To me, it means that my lows are misery. It means that I’m quick to tears, even when the last thing I want to do is cry. It means that I’m more or less constantly coaching myself how to navigate out of the mind monster’s web. It also means that my highs are extraordinarily through the roof, that I’m creatively inspired by something multiple times a day. And it means when I care about something or somebody, I commit ten thousand percent.

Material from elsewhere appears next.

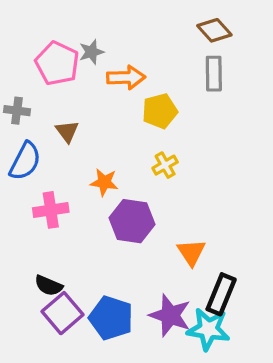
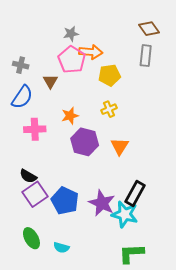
pink pentagon: (57, 63) -> (72, 60), moved
orange star: (104, 182) -> (70, 116), turned -30
orange triangle: (191, 252) -> (120, 146), moved

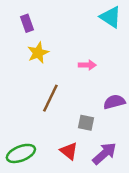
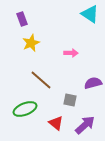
brown line: (50, 98) -> (41, 80), turned -75
green ellipse: (21, 153) -> (25, 109), moved

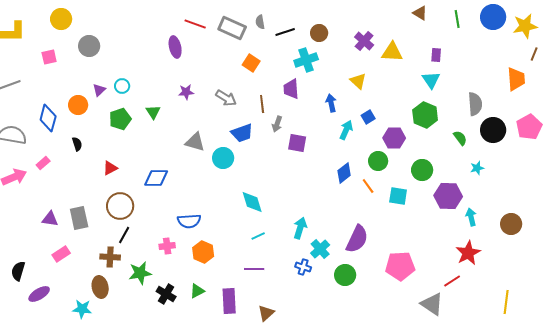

What I’ve learned is this: sensitivity is STRENGTH and a weird but beautiful GIFT. Because of my sensitivity, I have the ability to be a compassionate partner, thoughtful artist, worthy teacher and understanding friend. I have come to discover my own kind of magic– the power of the human mind when I give myself the credit that I’m capable of talking through the pain instead of letting it temporarily consume me. I’d like to go back and tell certain former teachers, friends, family– and I’d be lying to myself if I didn’t admit that I’d even like to shout over a megaphone directly in the face of my ex boyfriend–and say, “You know what? You thought I was weak, but being a highly sensitive person actually requires a lot of bravery that you probably can’t even begin to comprehend.” On the other side of my battles with the mind monsters are real discoveries, instead of superficial happiness that allows you “just get by for now”.

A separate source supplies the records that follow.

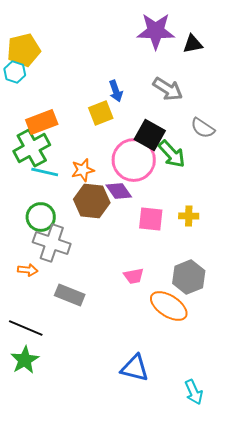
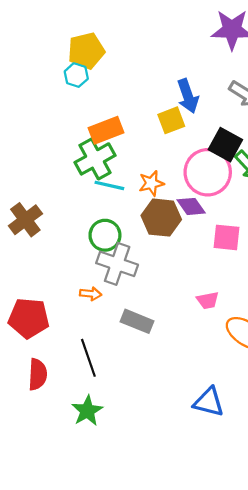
blue arrow: (116, 91) -> (188, 96), size x1.4
black line: (26, 328) -> (88, 358), turned 48
green star: (25, 360) -> (87, 411), moved

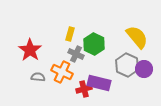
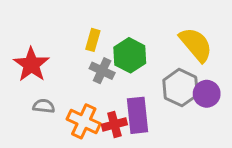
orange cross: (62, 72) -> (84, 121), moved
purple rectangle: (99, 83) -> (137, 115), turned 70

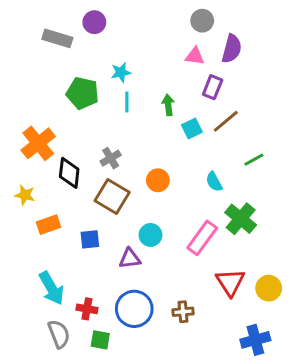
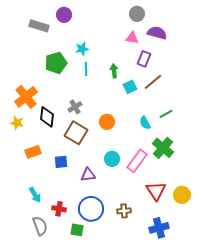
purple semicircle: (232, 49) -> (157, 33), turned -90
green pentagon: (83, 93) -> (56, 63), turned -30
green line: (254, 160) -> (166, 114), moved
yellow star: (25, 195) -> (17, 123), moved
cyan circle: (150, 235) -> (112, 159), moved
cyan arrow: (51, 288) -> (35, 195), size x0.7
green square: (100, 340) -> (77, 230), moved
blue cross: (255, 340) -> (159, 228), moved

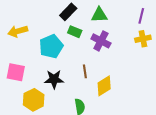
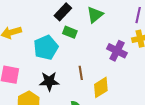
green triangle: (99, 15) -> (95, 15), turned -36
purple cross: (101, 41) -> (117, 51), moved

If you are wrestling with your own mind monsters, here’s my advice: Let them trample around and throw things, spit out nasty words. Go ahead, don’t be afraid to let them throw their tantrums because they have to be heard, seen, and felt. But afterwards, you have to address them. Guess what? Logic is the secret weapon against the mind monsters. I can be in the middle of telling myself a story about how I’m alone, I’m a failure, whatever, but when I compare those stories to cold hard facts–facts that reveal that there are people out there that have love and patience for me, that I have accomplished enough to be proud of– the mind monsters can’t argue and they have to go back to hibernating in their grim cave in the corner of my mind.
I adopted Sylvia Plath’s quote from The Bell Jar as my personal mantra because with all the flaws, all the things that are lovely and heartbreaking, hard to think about and fond to remember, I am all of them combined and I am okay. I am still here. I am as consistent and steady and frantic and unpredictable as a heartbeat. I am, I am, I am.